> [Objective]
Format every line of the records below as a numbered list, skipping blank lines. Leave the pictures out of the answer.

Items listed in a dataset
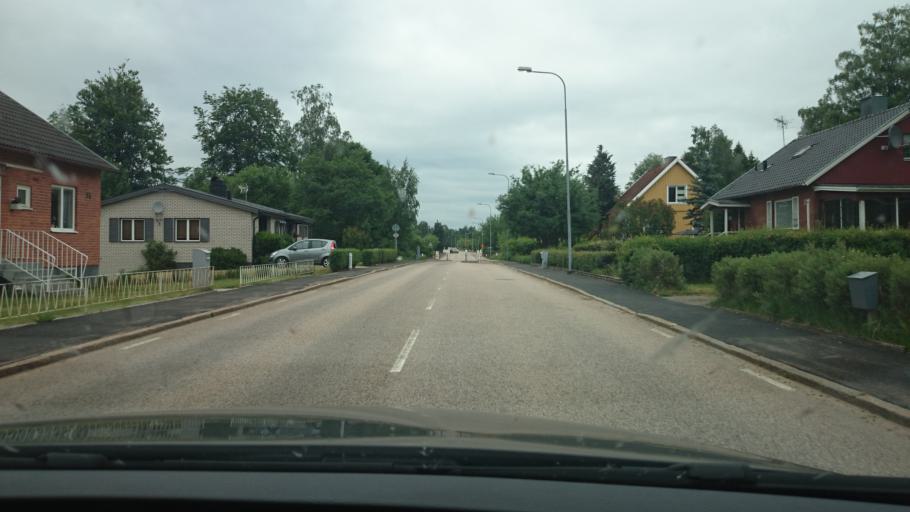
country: SE
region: Halland
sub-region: Hylte Kommun
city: Hyltebruk
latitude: 56.9921
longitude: 13.2303
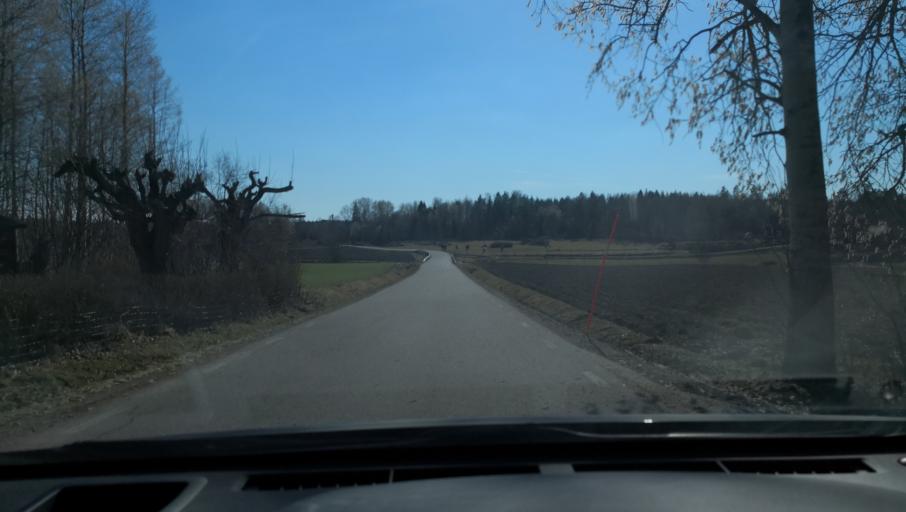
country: SE
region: Vaestmanland
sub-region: Sala Kommun
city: Sala
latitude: 60.0841
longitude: 16.5004
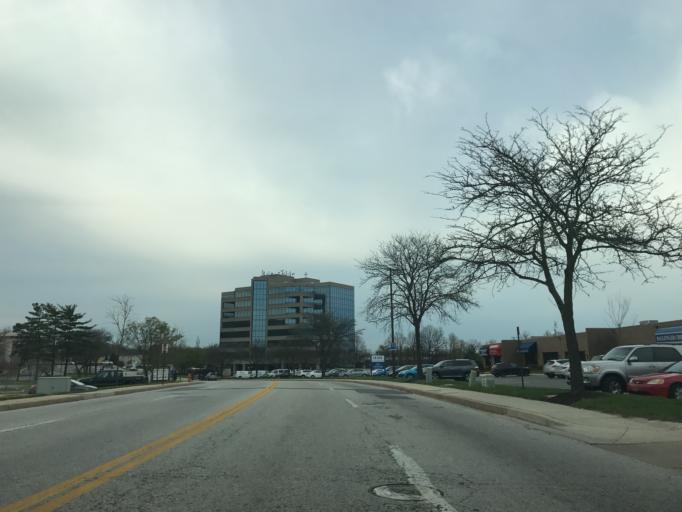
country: US
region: Maryland
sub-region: Baltimore County
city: Mays Chapel
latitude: 39.4523
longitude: -76.6385
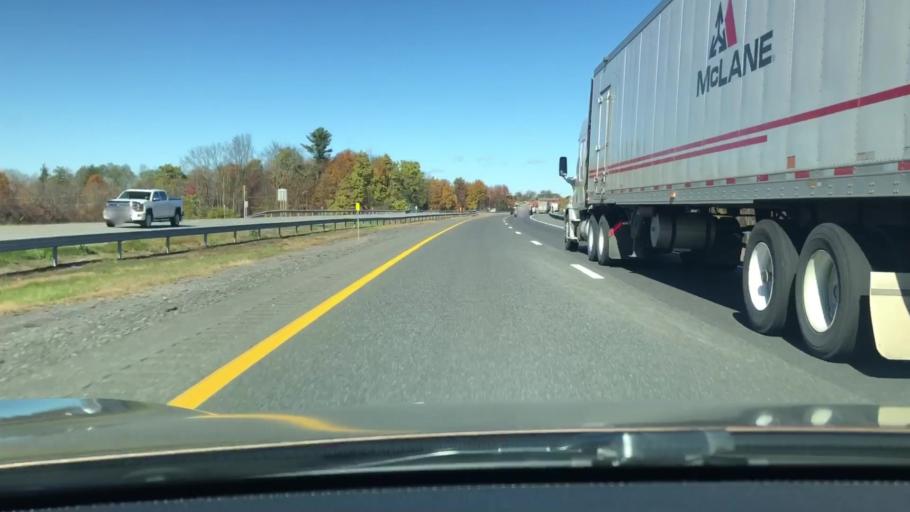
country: US
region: New York
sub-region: Ulster County
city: Plattekill
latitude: 41.5854
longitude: -74.0888
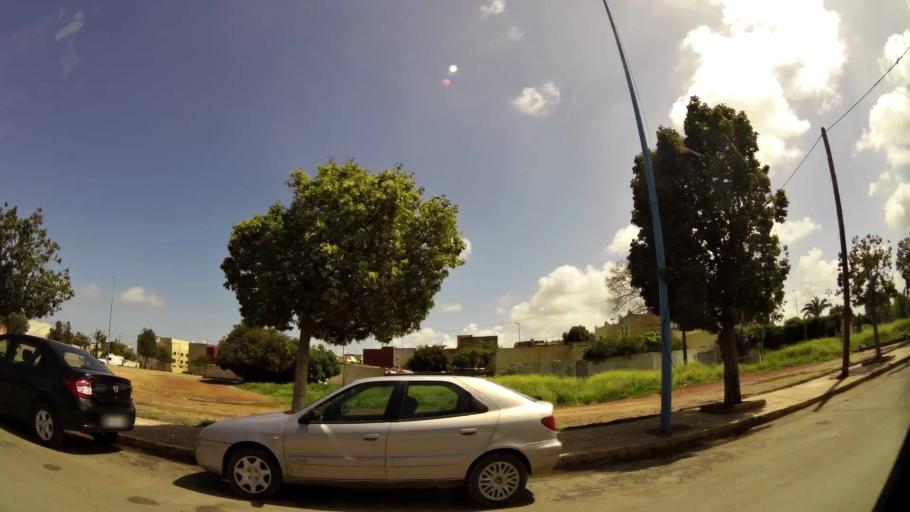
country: MA
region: Grand Casablanca
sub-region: Mediouna
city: Tit Mellil
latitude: 33.6352
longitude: -7.4546
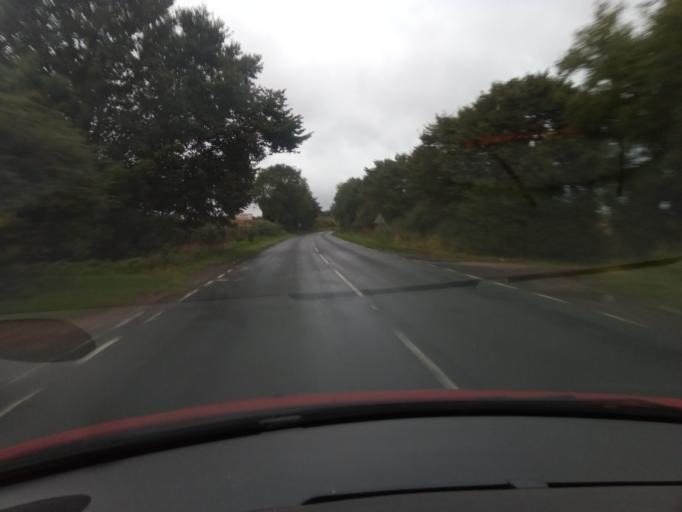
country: GB
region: England
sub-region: Darlington
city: High Coniscliffe
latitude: 54.4709
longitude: -1.6697
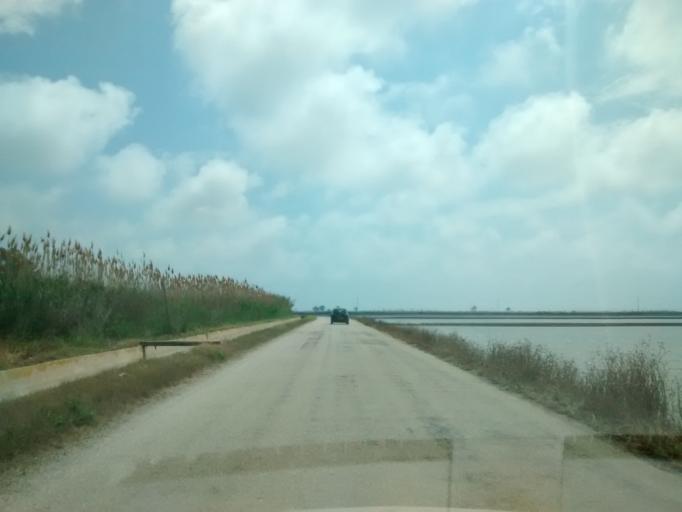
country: ES
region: Catalonia
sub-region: Provincia de Tarragona
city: Deltebre
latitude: 40.7009
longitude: 0.8261
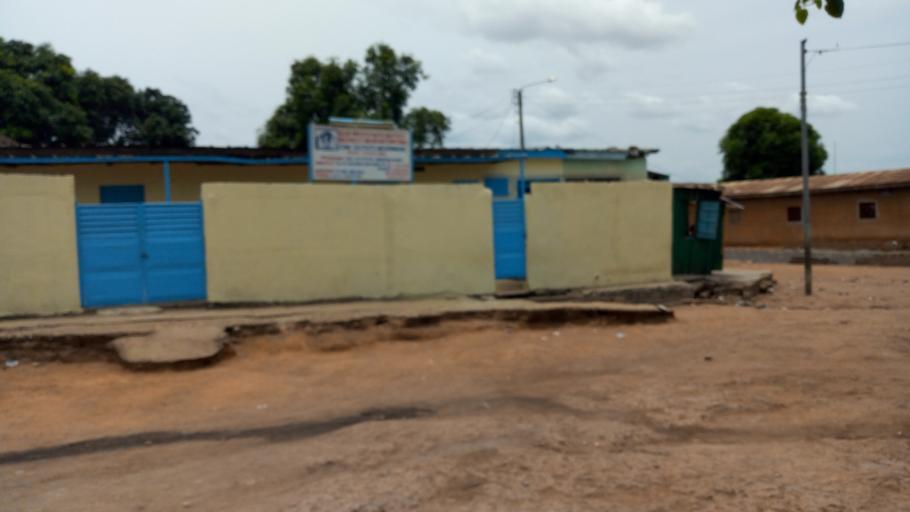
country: CI
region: Vallee du Bandama
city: Bouake
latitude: 7.6912
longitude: -5.0358
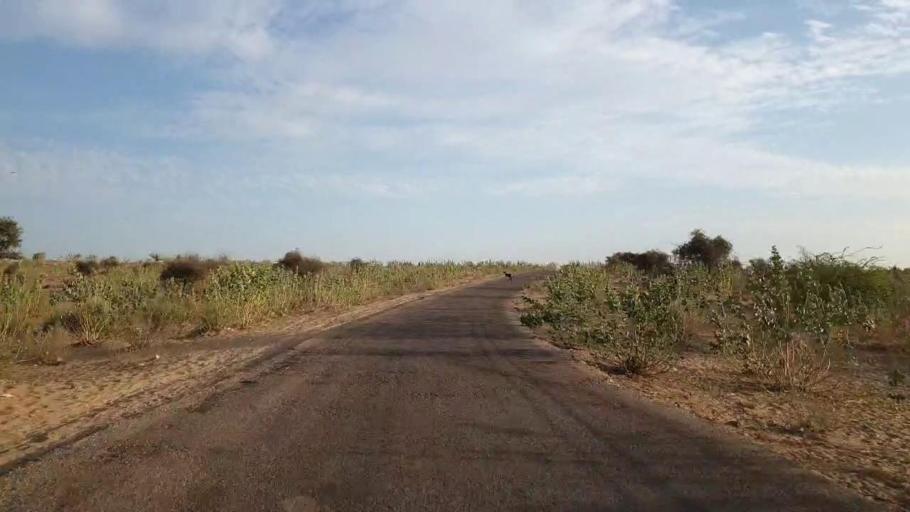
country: PK
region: Sindh
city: Umarkot
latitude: 25.1498
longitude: 70.0132
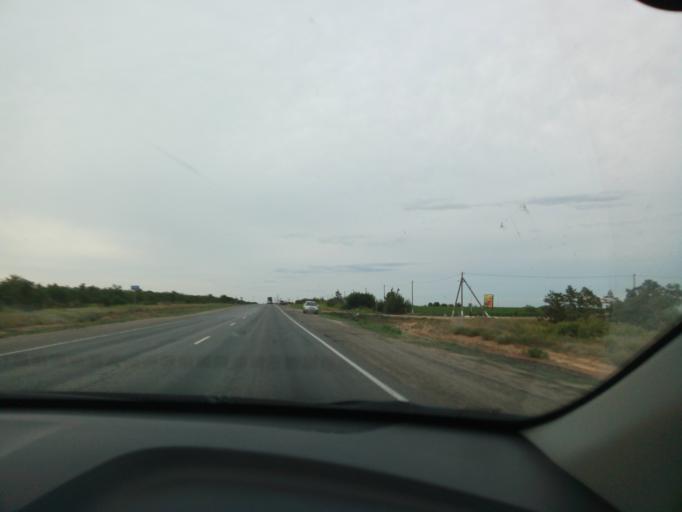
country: RU
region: Volgograd
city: Dubovka
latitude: 49.0386
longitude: 44.7663
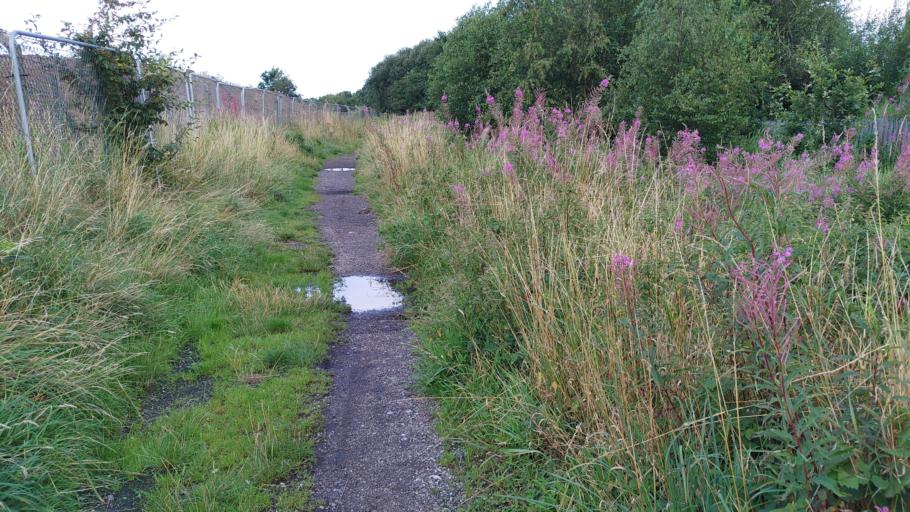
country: GB
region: England
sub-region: Lancashire
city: Coppull
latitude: 53.6282
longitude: -2.6614
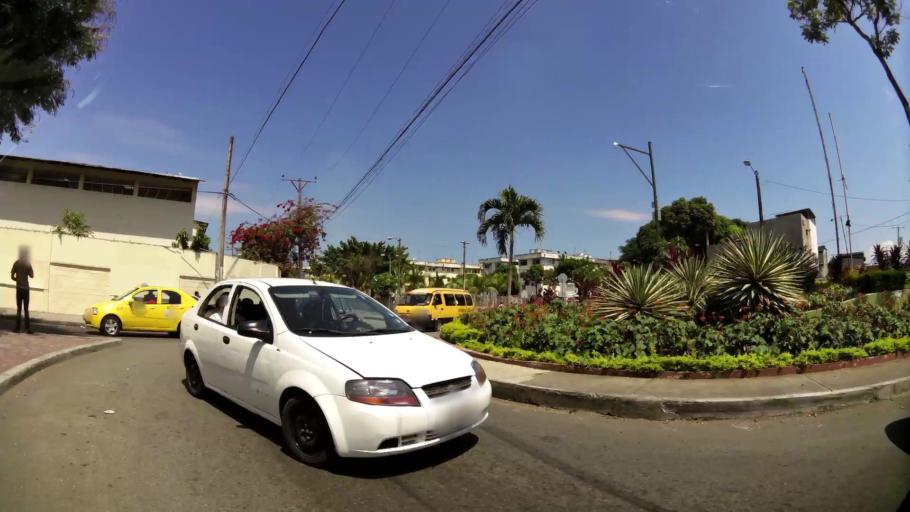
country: EC
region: Guayas
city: Guayaquil
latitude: -2.2320
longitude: -79.9019
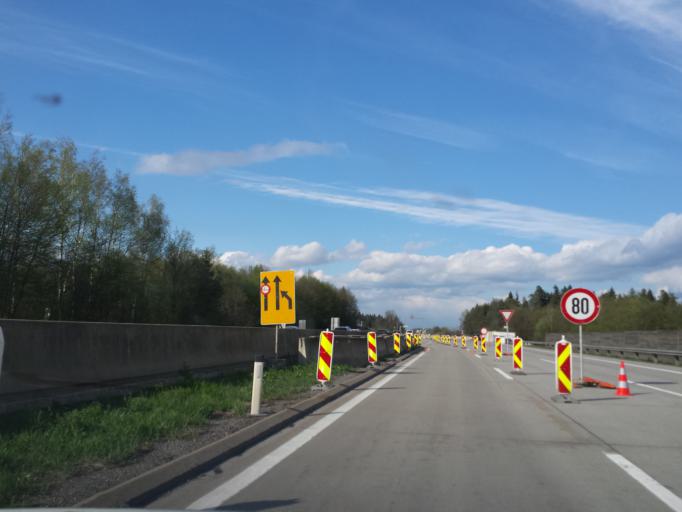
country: AT
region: Styria
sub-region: Politischer Bezirk Graz-Umgebung
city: Unterpremstatten
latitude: 46.9605
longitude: 15.3812
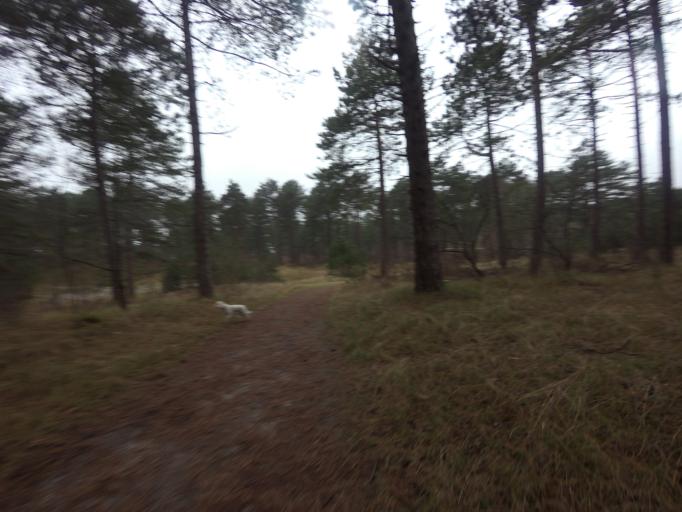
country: NL
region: Zeeland
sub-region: Schouwen-Duiveland
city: Burgh
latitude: 51.6897
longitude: 3.7023
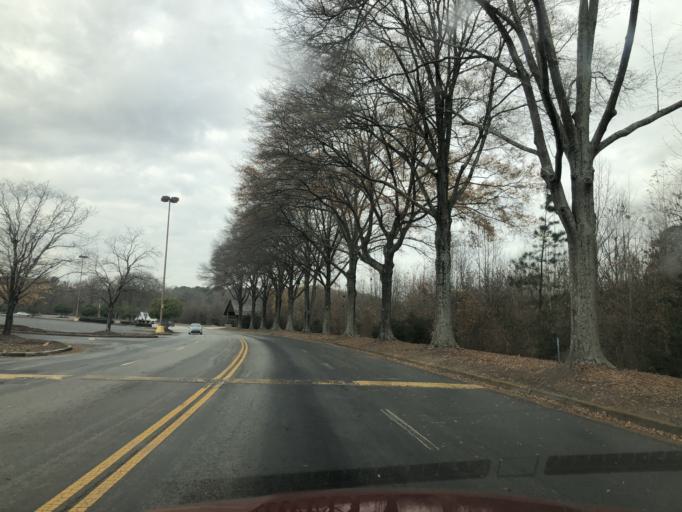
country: US
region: Georgia
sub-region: Clayton County
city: Morrow
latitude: 33.5778
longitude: -84.3510
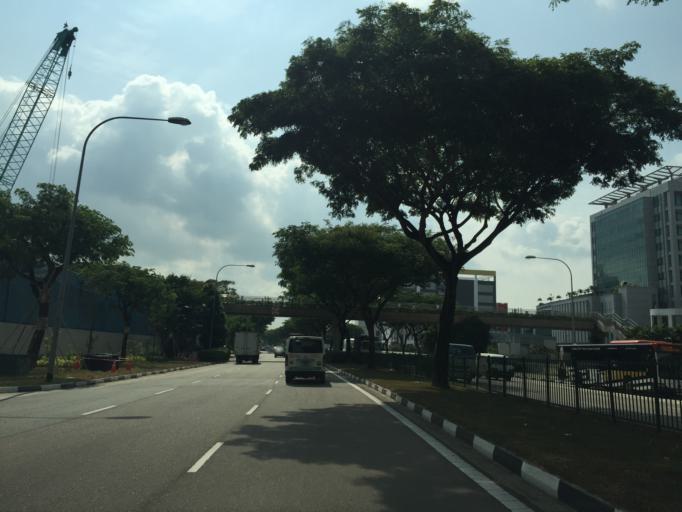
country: SG
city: Singapore
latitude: 1.3342
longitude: 103.8908
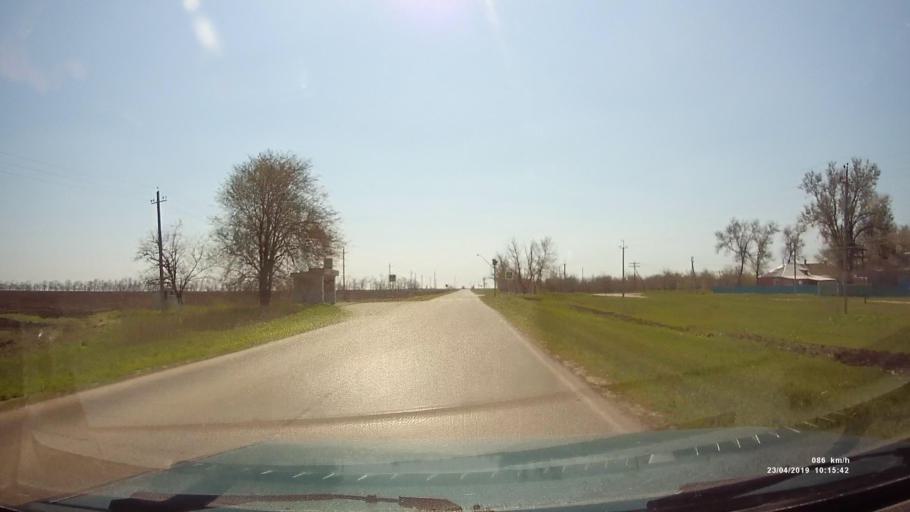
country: RU
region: Rostov
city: Sovetskoye
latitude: 46.6645
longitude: 42.3850
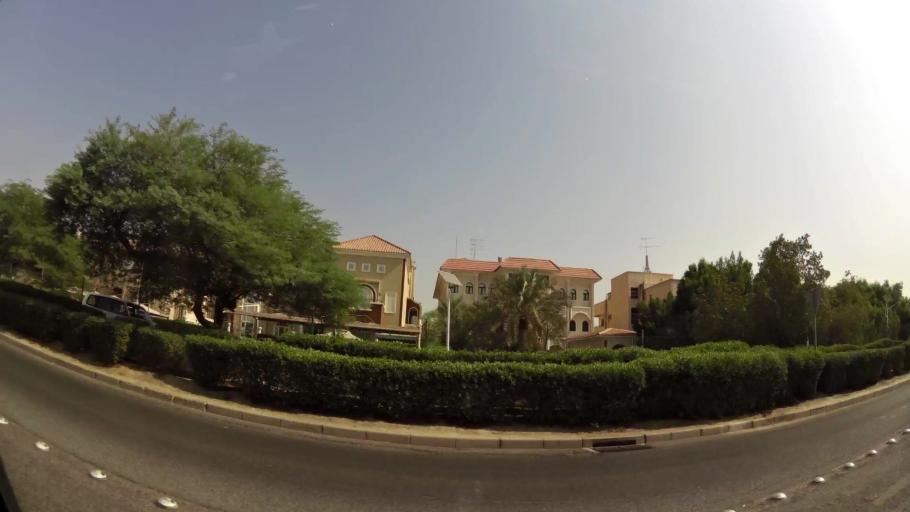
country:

> [Answer below]
1. country: SE
2. region: Halland
3. sub-region: Hylte Kommun
4. city: Hyltebruk
5. latitude: 56.9921
6. longitude: 13.2303
7. country: SE
8. region: Vaestmanland
9. sub-region: Sala Kommun
10. city: Sala
11. latitude: 60.0841
12. longitude: 16.5004
13. country: US
14. region: Maryland
15. sub-region: Baltimore County
16. city: Mays Chapel
17. latitude: 39.4523
18. longitude: -76.6385
19. country: US
20. region: New York
21. sub-region: Ulster County
22. city: Plattekill
23. latitude: 41.5854
24. longitude: -74.0888
25. country: MA
26. region: Grand Casablanca
27. sub-region: Mediouna
28. city: Tit Mellil
29. latitude: 33.6352
30. longitude: -7.4546
31. country: GB
32. region: England
33. sub-region: Darlington
34. city: High Coniscliffe
35. latitude: 54.4709
36. longitude: -1.6697
37. country: ES
38. region: Catalonia
39. sub-region: Provincia de Tarragona
40. city: Deltebre
41. latitude: 40.7009
42. longitude: 0.8261
43. country: CI
44. region: Vallee du Bandama
45. city: Bouake
46. latitude: 7.6912
47. longitude: -5.0358
48. country: PK
49. region: Sindh
50. city: Umarkot
51. latitude: 25.1498
52. longitude: 70.0132
53. country: RU
54. region: Volgograd
55. city: Dubovka
56. latitude: 49.0386
57. longitude: 44.7663
58. country: GB
59. region: England
60. sub-region: Lancashire
61. city: Coppull
62. latitude: 53.6282
63. longitude: -2.6614
64. country: EC
65. region: Guayas
66. city: Guayaquil
67. latitude: -2.2320
68. longitude: -79.9019
69. country: AT
70. region: Styria
71. sub-region: Politischer Bezirk Graz-Umgebung
72. city: Unterpremstatten
73. latitude: 46.9605
74. longitude: 15.3812
75. country: NL
76. region: Zeeland
77. sub-region: Schouwen-Duiveland
78. city: Burgh
79. latitude: 51.6897
80. longitude: 3.7023
81. country: US
82. region: Georgia
83. sub-region: Clayton County
84. city: Morrow
85. latitude: 33.5778
86. longitude: -84.3510
87. country: SG
88. city: Singapore
89. latitude: 1.3342
90. longitude: 103.8908
91. country: RU
92. region: Rostov
93. city: Sovetskoye
94. latitude: 46.6645
95. longitude: 42.3850
96. country:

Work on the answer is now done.